We were developing the brand positioning using web design to explore how we told Twist’s story and communicated its value to potential users. At first, we were excited to position Twist against Slack. It made sense — most people exploring a new communication tool would be familiar with Slack, and drawing comparisons between the two would be an easy way for folks to understand how Twist is different.
Over the course of about a month, our product marketers, writers, and brand designers worked collaboratively to develop the concept, using animation to simulate the stress of communicating in Slack and the calmness of using Twist, working towards what we would inevitably share with the world.
Then, with a single comment, everything changed.
Neil, the product marketer leading the project had contemplated our approach and felt that we were selling Twist short; we ought to be bolder and try something different.
So we did! We completely pivoted direction and formulated a new positioning drawing a connection between Twist and the burgeoning asynchronous communication movement.
Looking back, I’m grateful that we were able to be flexible and change our direction. I’ve never been through a branding experience where after investing so much time into one specific direction we were able to pivot like we did for Twist.

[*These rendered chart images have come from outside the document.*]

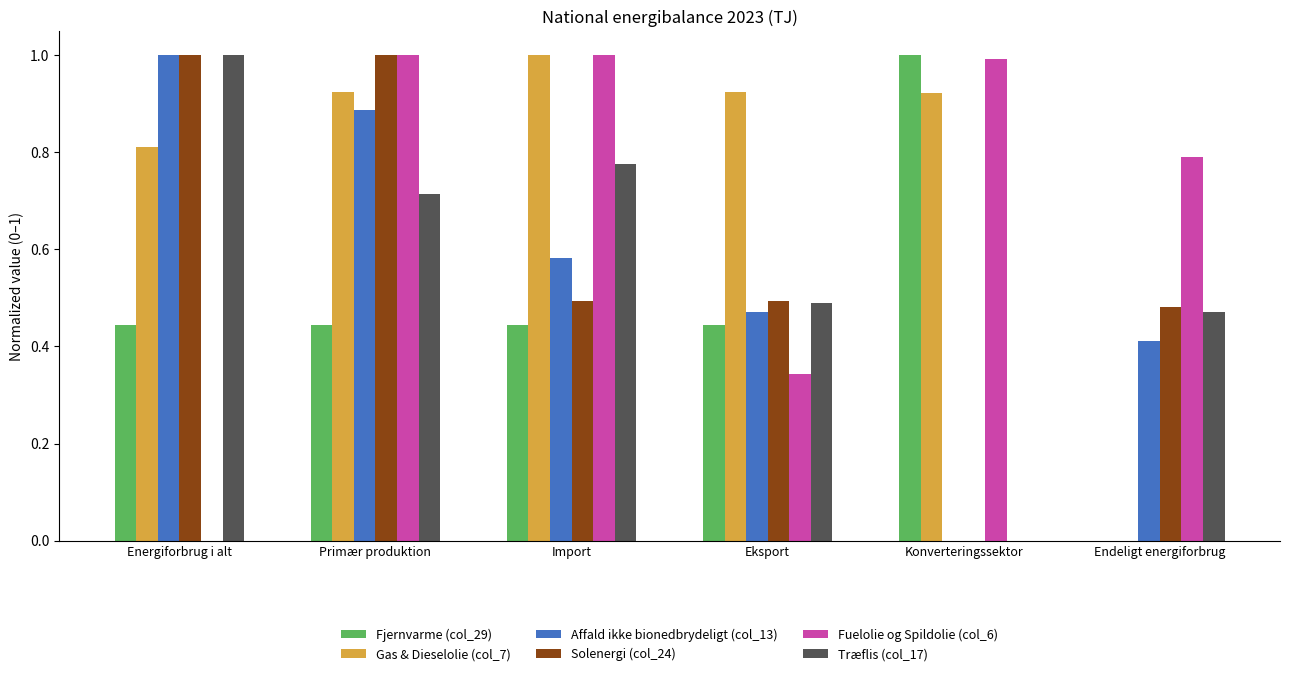

At which category is the sum across all series the highest?

Primær produktion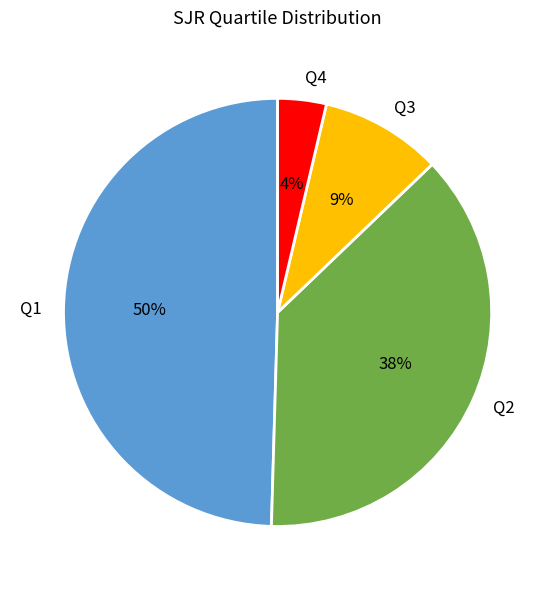

What is the smallest slice in the pie chart?

Q4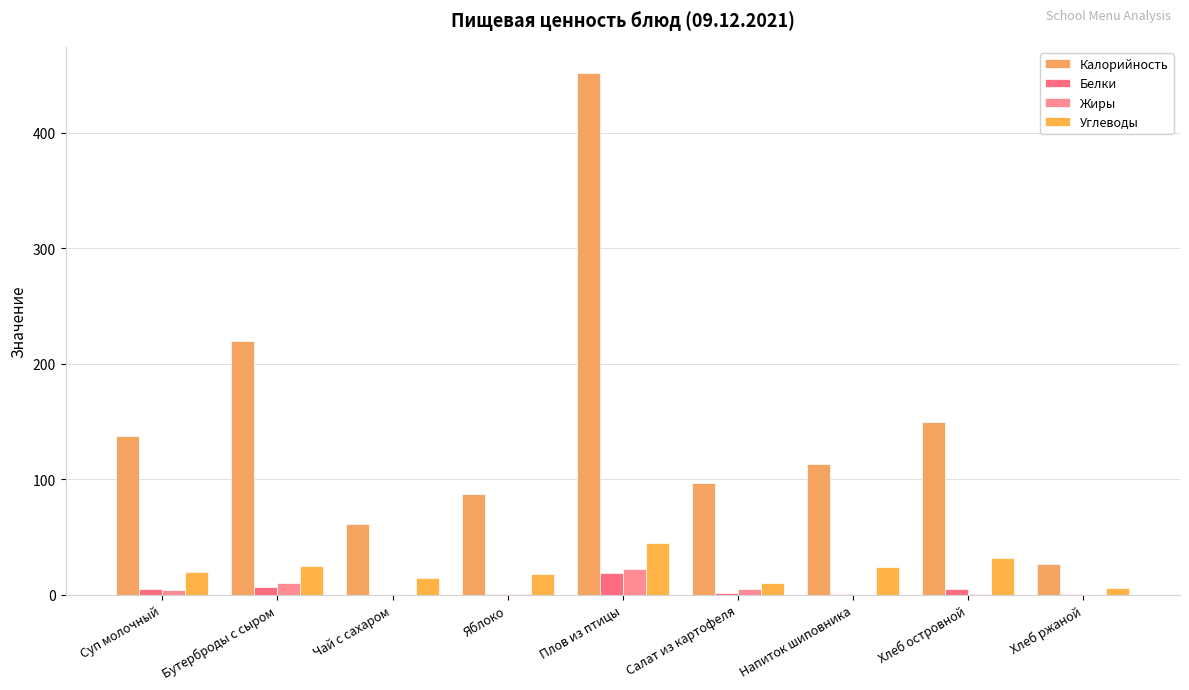

What are all the series names shown in the legend?

Калорийность, Белки, Жиры, Углеводы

What I think was different about this experience was we gave ourselves plenty of time (six months, start to finish) and treated every creation we had as an exploration.
By constantly “exploring,” we brought a playful mindset to our work. We were simply trying ideas, playing around with them to see if anything interesting happened. There was no foul if an idea didn’t work out, and I observed that people had less attachment to their ideas when the group agreed they were no longer appropriate. Every idea was an opportunity to learn more about the problem we were trying to solve, the insights of which we would take with us to the next idea. As a result, we weren’t too set on the original idea when it came time to shift.
I invite you to treat everything as an exploration the next time you’re going through a creative process. It’s a healthy mindset that helped us create something we’re proud of and that will hopefully connect with others.
The very same design principles that we used to craft Twist’s visual identity — boldness, async, and flexibility — are the same product principles found in the product itself. Twist is bold, ignoring what’s currently on the market and defiantly forging a better way forward. Twist is async, rejecting presence and embracing calm. Twist is flexible, customizable to teams of any make-up or mission.
As designers, much is said about how we shape products and experiences. Less is said about how products shape us. Using Twist for years before the re-launch, experiencing the difference a different work tool can make, imbued us with its qualities and enabled us to start something new from scratch.